Thanks guys I get that now. Next part asks to sketch the solution for several different initial conditions. Is that just a matter of plugging in real numbers for a and b and sketching them?
January 12th 2010, 05:52 AM
mr fantastic

Quote:

Originally Posted by sfgiants13

Thanks guys I get that now. Next part asks to sketch the solution for several different initial conditions. Is that just a matter of plugging in real numbers for a and b and sketching them?

No. As far as I can see, a and b have nothing to do with the initial conditions.

I hope you realise that when you integrate, an arbitrary constant of integration is introduced. The value of that constant can be determined if intitial conditions are given eg. y = 1 when t = 0.

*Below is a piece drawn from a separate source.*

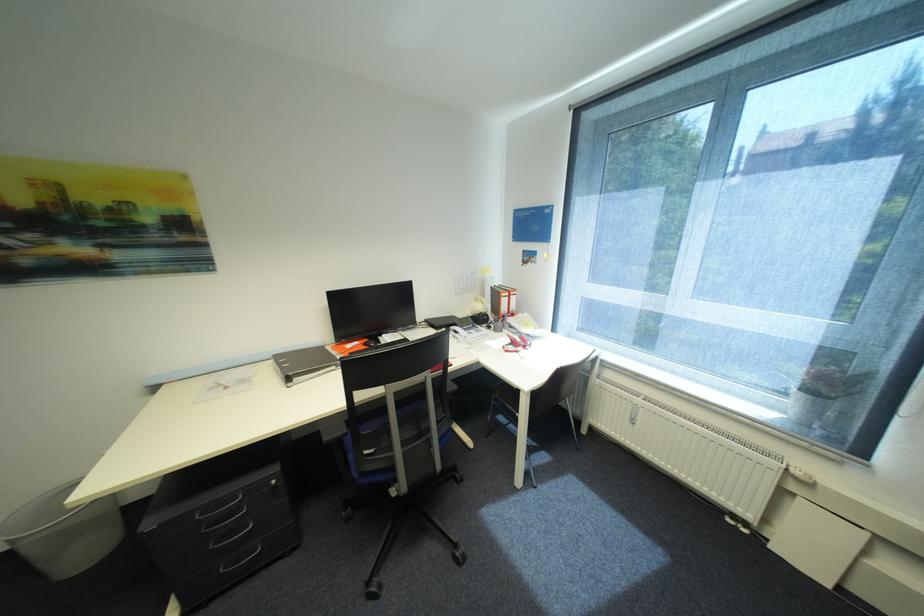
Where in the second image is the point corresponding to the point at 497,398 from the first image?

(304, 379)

By the way, if you're studying differential equations you better make it your urgent business to rust rid your calculus.
January 12th 2010, 06:55 AM
Calculus26

Note for dy/dt =- ay + b

y = b/a is an equiilbrium solution.

your initial conditions do depend on a and b in the sense that if y(0) < b/a

then the solution curve approaches the line y= b/a from below.

If y(0) > b/a then the solution curve decays to the line y =b/a from above.